WWI US. 213th Aero Squadron Insignia Painted Spad Airplane Fabric
An extraordinary piece of World War I military aviation history: the painted squadron insignia from a crashed Spad fighter of the 213th Aero Squadron, a Day Pursuit (Fighter) Squadron that flew as a part of the 3d Pursuit Group, First United States Army. The insignia was cut from the fuselage of the right side of the aircraft. The fabric is within a period wood frame, under glass. There is some expected rippling of the fabric beneath the glass from age and humidity, with the rippling indicating that the fabric was not mounted onto board or other backing material before it was framed. The framed insignia has a overall size of approximately 29 1/2 inches by 22 1/2 inches. The bottom of the frame displays a period brass plaque, quite dark with uncleaned patina, on which is engraved “From Crashed American Aircraft Somme 1918 France”. The 213th Aero Squadron had an impressive combat record, flying 248 combat missions, producing one Ace, and being credited with 15 enemy aircraft downed. The following is a summary of the squadron’s operations from Wikipedia:
“Arriving at Vaucouleurs on 26 July, the squadron was initially assigned SPAD VII aircraft, being flown down from the Air Service Acceptance Park No. 1 at Orly Field, near Paris. On 14 August 1918, the first patrol was carried out by Lieutenants Ford, Weirick and Matheson. They flew a patrol from Vaucouleurs to Nomey, Pont a Mosson, Xivry, Vigreulles and then returned to Vaucouleurs. The next day an escort patrol was sent out to accompany a flight of 96th Squadron Breguet bombers, however the aircraft failed to appear and the squadron’s planes returned. Later that day, another escort mission for the 91st Squadron Salmson reconnaissance planes were flown over the route Pagny-Lake Lachausse-Fresnes-Vegnuille.

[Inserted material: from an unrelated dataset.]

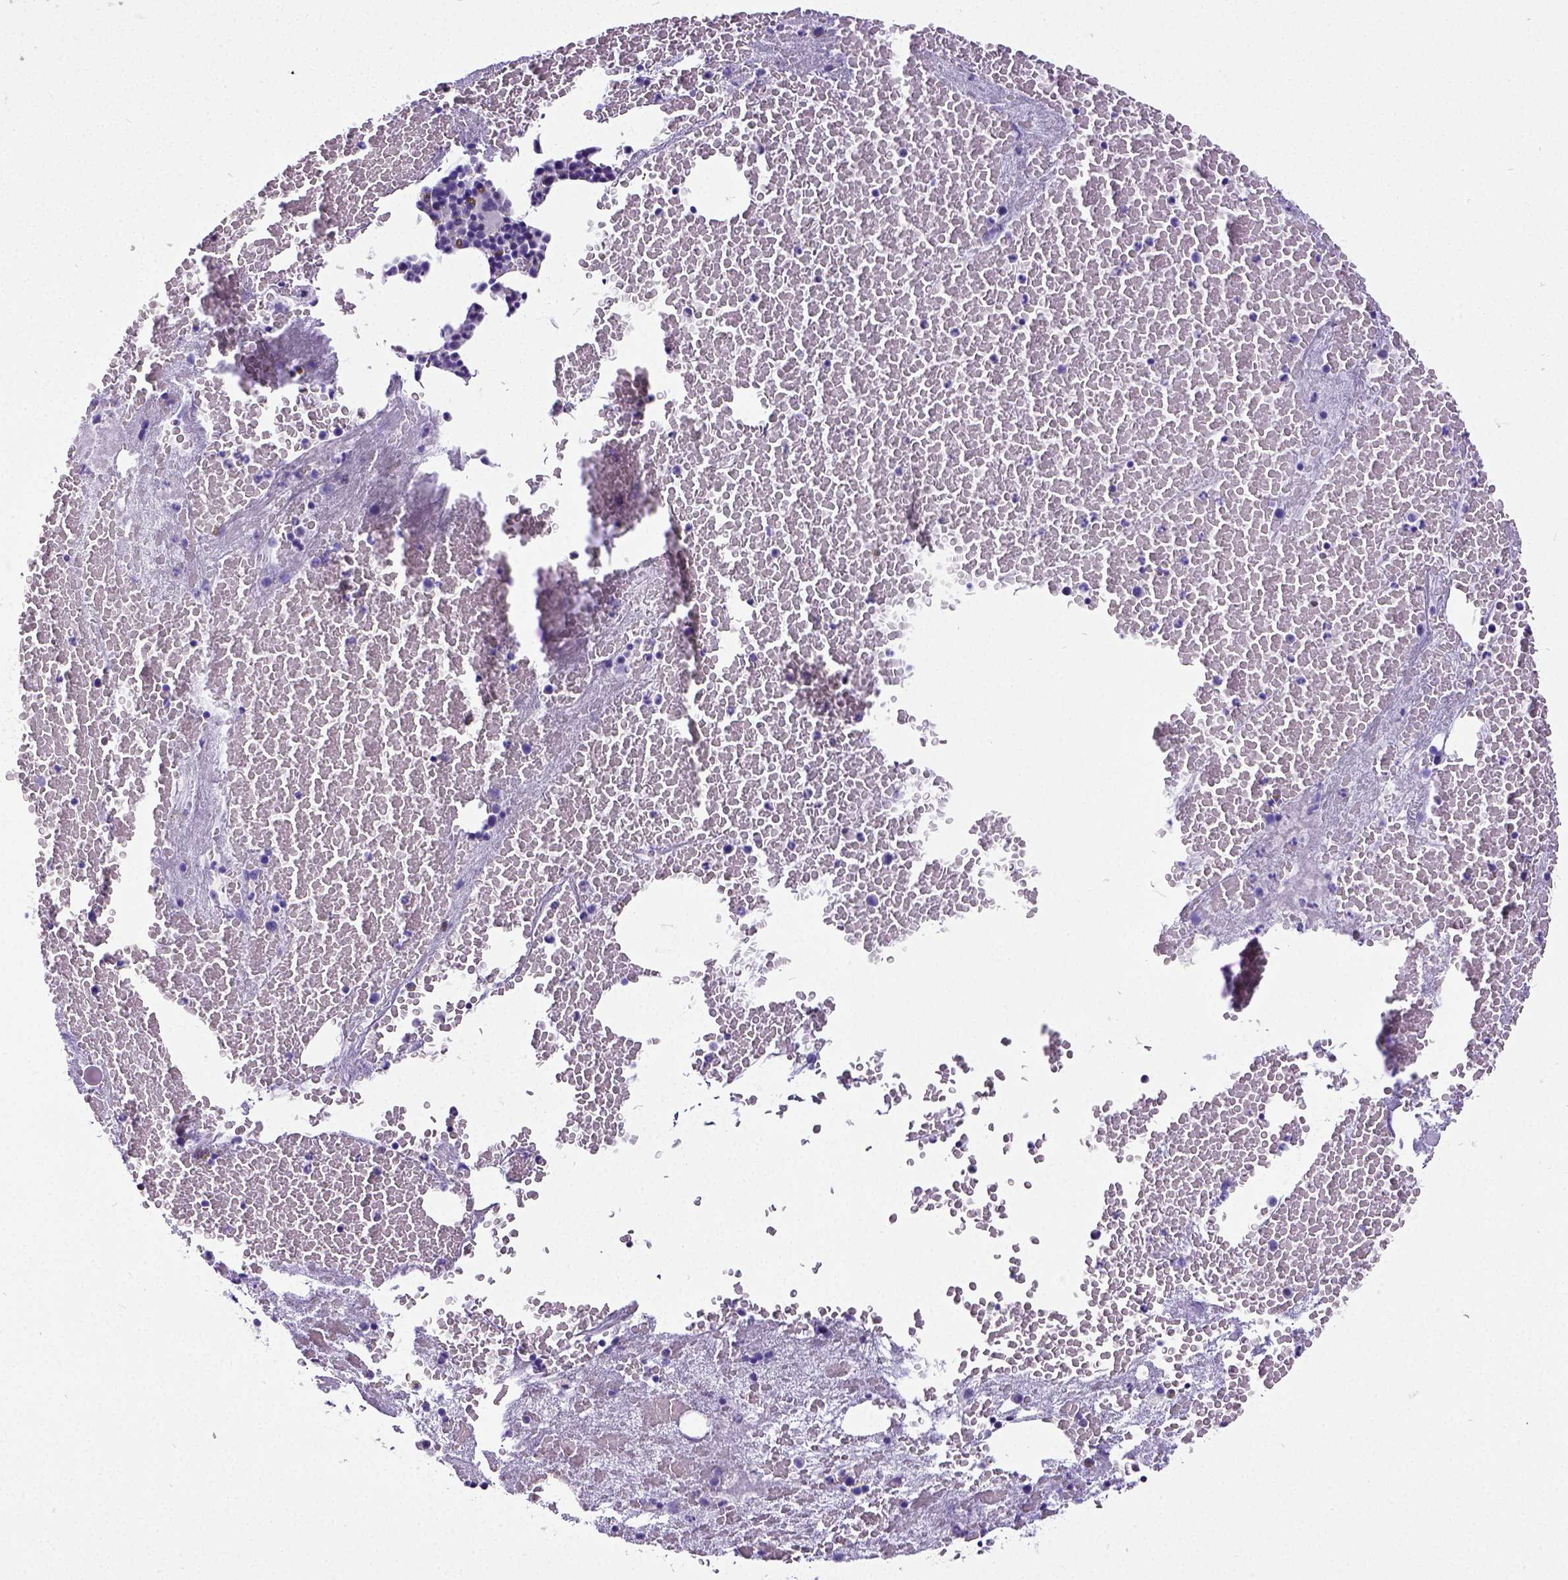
{"staining": {"intensity": "negative", "quantity": "none", "location": "none"}, "tissue": "bone marrow", "cell_type": "Hematopoietic cells", "image_type": "normal", "snomed": [{"axis": "morphology", "description": "Normal tissue, NOS"}, {"axis": "topography", "description": "Bone marrow"}], "caption": "Bone marrow was stained to show a protein in brown. There is no significant positivity in hematopoietic cells. (Brightfield microscopy of DAB (3,3'-diaminobenzidine) immunohistochemistry (IHC) at high magnification).", "gene": "SATB2", "patient": {"sex": "male", "age": 81}}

The first squadron member to engage an enemy aircraft happened on 21 July when Lieutenant Ford attacked a biplane enemy plane around Beaumont. The enemy plane began to spin in a steep dive, and was seen to hit the ground, but no ground infantry was in the area to confirm the combat. During the seventeen days of August, the squadron carried out 26 patrols, 192 sorties and had three combat aerial victories, all of which were unconfirmed.
On 12 September, a low strafing mission with all squadron pilots was carried out. Lt. Gray leading a patrol over enemy lines on the 15th shot an enemy balloon down in flames, and Lieutenant Hambleton shooting down an enemy aircraft near Chambley. A special mission was carried on September 29 to machine-gun roads and enemy concentrations in the vicinity of Geses. The squadron caused considerable confusion with the enemy infantry.
As the First Army began taking the offensive at Saint-Mihiel and also in the Meuse-Argonne offensives, the 213th was busy in the air. With the Meuse-Argonne offensive starting on 26 September, more bomber escort missions were undertaken though the end of the month. Combat missions were undertaken throughout October supporting the offensive with bombing and escort missions over enemy territory in support of First Army.
On 26 September First Army began its great offensive near Verdun, and in response the German Air Service responded, very much reinforced. The squadron saw enemy aircraft patrolling and escorting reconnaissance planes in the region of Etain, and the patrol had a narrow escape. During the offensive, squadron pilots inflicted heavy losses upon enemy aircraft and balloons. As its pilots gained domination of the air, their responsibilities were expanded to include protection of ground forces, strafing of enemy troops and bombing of targets that could be observed within enemy lines.
On 1 October a patrol of six squadron planes saw enemy biplanes in the vicinity of Bantheville, however only Lt. Cone was able to shoot one down in the region of Brieulles. The squadron daily engaged in combats while escorting bomber and observation planes. Because of bad weather, very few patrols were made between 10–18 October, the clouds hung very low, the mist was thick and at times there was a great deal of drizzly rain. However, on the 18th the squadron was able to fly a protection mission for the 1st Day Bombardment Group.
The squadron moved on 5 November to Foucaucourt Aerodrome, however weather conditions limited its operations to below the clouds and to attacks on enemy infantry forces on the ground. These low-level attacks attacked enemy infantry forces along the sides of the roads east of the Meuse. A rumor of an armistice was constantly being discussed and it was felt that these were the last chances to speed up the agreement by attacking the enemy as much as possible.
The squadron was told that the war would be over on 10 November, and that all offensive patrols would cease at 11:00am the next day. The morning of the 11th saw bad weather and all combat ended that day.”